How does AWS Athena compare to other data warehousing solutions?
In addition to comparing Athena and Redshift, it's also important to consider how Athena compares to other popular data warehousing solutions, such as Google BigQuery, Azure Synapse Analytics, and Snowflake:
- Google BigQuery: BigQuery is a cloud-based data warehousing platform that allows users to store and query structured and semi-structured data using SQL. Like Athena, BigQuery is based on a distributed SQL query engine and is designed for high performance.
- Azure Synapse Analytics: Synapse Analytics is a cloud-based data warehousing and analytics platform that allows users to store and query structured and semi-structured data using SQL. Like Athena, Synapse Analytics is based on a distributed SQL query engine and is designed for high performance.

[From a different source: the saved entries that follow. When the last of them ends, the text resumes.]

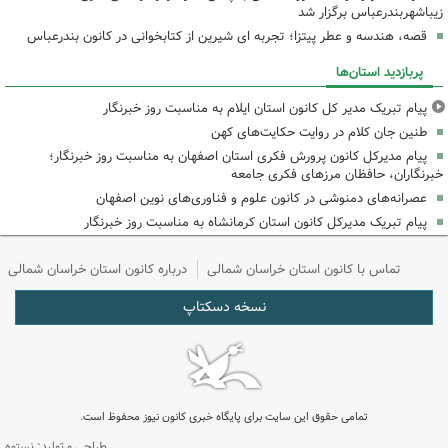
زیباشهربندرعباس برگزار شد
قصه، هندسه و عطر پیتزا؛ تجربه ای شیرین از کتابخوانی در کانون بندرعباس
پربازدید استان‌ها
پیام تبریک مدیر کل کانون استان ایلام به مناسبت روز خبرنگار
طنین جان کلام در روایت حکایت‌های کهن
پیام مدیرکل کانون پرورش فکری استان اصفهان به مناسبت روز خبرنگار؛
خبرنگاران، حافظان مرزهای فکری جامعه
عصرانه‌های دمنوشی در کانون علوم و فناوری‌های نوین اصفهان
پیام تبریک مدیرکل کانون استان کرمانشاه به مناسبت روز خبرنگار
تماس با کانون استان خراسان شمالی
درباره کانون استان خراسان شمالی
نسخه دسکتاپ
تمامی حقوق این سایت برای پایگاه خبری کانون نیوز محفوظ است.
طراحی و تولید: نستوه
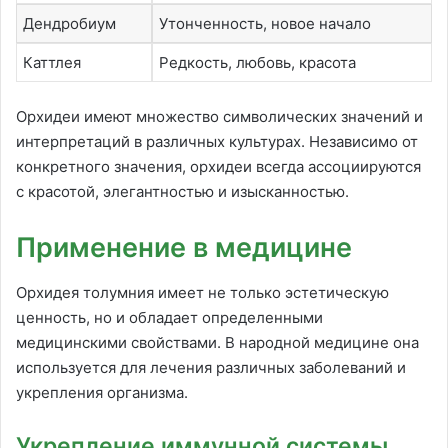
Дендробиум
Утонченность, новое начало
Каттлея
Редкость, любовь, красота
Орхидеи имеют множество символических значений и
интерпретаций в различных культурах. Независимо от
конкретного значения, орхидеи всегда ассоциируются
с красотой, элегантностью и изысканностью.
Применение в медицине
Орхидея толумния имеет не только эстетическую
ценность, но и обладает определенными
медицинскими свойствами. В народной медицине она
используется для лечения различных заболеваний и
укрепления организма.
Укрепление иммунной системы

- Snowflake: Snowflake is a cloud-based data platform that allows users to store and query structured and semi-structured data using SQL. Like Athena, Snowflake is based on a distributed SQL query engine and is designed for high performance. However, Snowflake has some key differences from Athena. For example, Snowflake supports various forms of User Defined Functions (UDFs) and data governance trickery. This makes Snowflake a better choice than Athena for users who need custom functionality or tight data governance.
While Redshift and other data warehousing solutions may have their own strengths and capabilities, they may not be as well-suited to certain types of workloads or use cases as AWS Athena. For users who need to run ad-hoc queries on large amounts of data, or who need a simple and cost-effective data warehousing solution, Athena may be the superior choice in an AWS data platform.
Athena's serverless architecture, support for a wide range of data formats and sources, integration with other AWS services, and high performance make it an attractive option for users who need to manage and analyze data in the AWS cloud.
When comparing AWS Athena to other data warehousing solutions, such as BigQuery, Synapse Analytics, and Snowflake, we found that each tool has its own unique strengths and capabilities. Depending on your specific requirements and use case, one of these other tools may be a better fit than AWS Athena or Redshift.
It's important to carefully evaluate your needs and requirements, and to choose the data warehousing solution that best fits your specific needs. Xomnia can provide data architects and engineers with architectural help, in addition to our experience of implementing data platforms.
Note: OpenAI’s ChatGPT was used to generate some of the source material for this blog.